Why the Banks Are Screwing You
NEW YORK (TheStreet) -- Investors who have been putting aside cash to invest in certificates of deposit should realize they're not benefiting from the recent surge in longer-term Treasury yields that have pushed the 10-year note to its highest level since 2011.
While the yield on the 10-year Treasury note has surged to 2.6% from a May 9 yield of 1.812%, the national average rate for a 5-year certificate of deposit remains virtually unchanged at 0.8%, according to RateWatch, TheStreet's banking data and analytics service.
Myriad factors influence the lack of better rates in CDs, and investors can look to the Federal Reserve and banks for answers.
A look at the recent earnings of Wells Fargo
Put simply, banks flush with new deposits such as Wells Fargo aren't likely to offer savers a better rate of return on CDs unless they are forced to.

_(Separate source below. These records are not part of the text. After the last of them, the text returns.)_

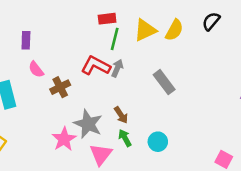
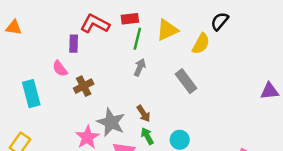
black semicircle: (211, 21) -> (220, 21), moved
yellow semicircle: (174, 30) -> (201, 44), moved
purple rectangle: (26, 40) -> (74, 44), moved
red L-shape: (96, 66) -> (95, 24), moved

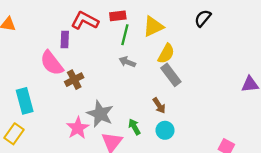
yellow semicircle: (201, 44) -> (166, 54), moved
gray arrow: (140, 67) -> (127, 62), turned -91
pink semicircle: (60, 69) -> (52, 63), size x1.6
cyan rectangle: (31, 94) -> (25, 101), moved
brown arrow: (144, 114) -> (159, 106), moved

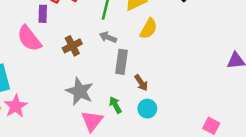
gray rectangle: (171, 75) -> (121, 62), moved, turned 45
brown cross: (74, 80) -> (72, 46), moved
pink star: (78, 128) -> (16, 106), moved

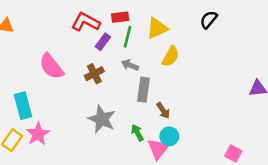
purple rectangle: (43, 14) -> (103, 42), moved, turned 35
pink triangle: (92, 121) -> (158, 149), moved

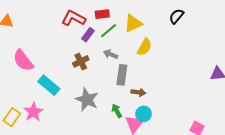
green line: (128, 37) -> (109, 31), turned 36
pink semicircle: (51, 66) -> (23, 60), moved
cyan rectangle: (23, 106) -> (49, 85), moved, turned -35
brown arrow: (163, 111) -> (138, 92), turned -48

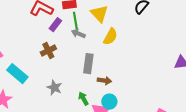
yellow triangle: (133, 23) -> (99, 14), turned -48
green line: (109, 31) -> (75, 21), turned -60
gray arrow: (111, 54) -> (78, 34), moved
gray star: (87, 100) -> (54, 88), size x0.7

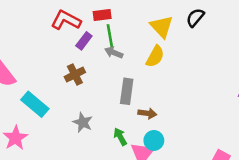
yellow triangle: (99, 14) -> (162, 27), moved

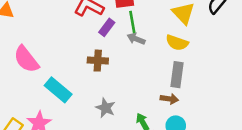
yellow semicircle: (155, 56) -> (177, 43), turned 80
brown cross: (75, 75) -> (98, 61), turned 30
gray rectangle: (127, 91) -> (177, 75), moved

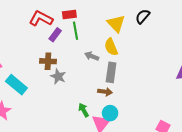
gray arrow: (136, 39) -> (92, 56), moved
yellow semicircle: (177, 43) -> (111, 47), turned 48
gray star: (105, 108) -> (58, 76), moved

Right now, surging inflows of deposits and the bank's below-average CD rates indicate Wells Fargo doesn't need to increase yields. Banks that sit on a comfortable amount of deposits have less incentive to attract more depositors through higher CD rates.
In fact, Wells Fargo over the past two quarters has seen its earnings suffer from new deposits. Wells Fargo earns a spread in what it pays to depositors and what the bank earns through its various lending businesses. That spread, called net interest margin, has fallen to record lows in 2013 as higher-yielding loans granted prior to the Fed's easing policies run off Wells Fargo's balance sheet.
Low rates offered on CDs and a recent rise in the yields of bonds, mortgages and Treasuries that Wells Fargo characteristically holds on its balance sheet are a saving grace for the bank's profit margins that it likely won't soon choose to cede.
"When you look at how much quicker to react mortgage rates have been to CD rates, you have to conclude that banks are protecting themselves and protecting their profit margins," said Richard Barrington, senior financial analyst at MoneyRates.com.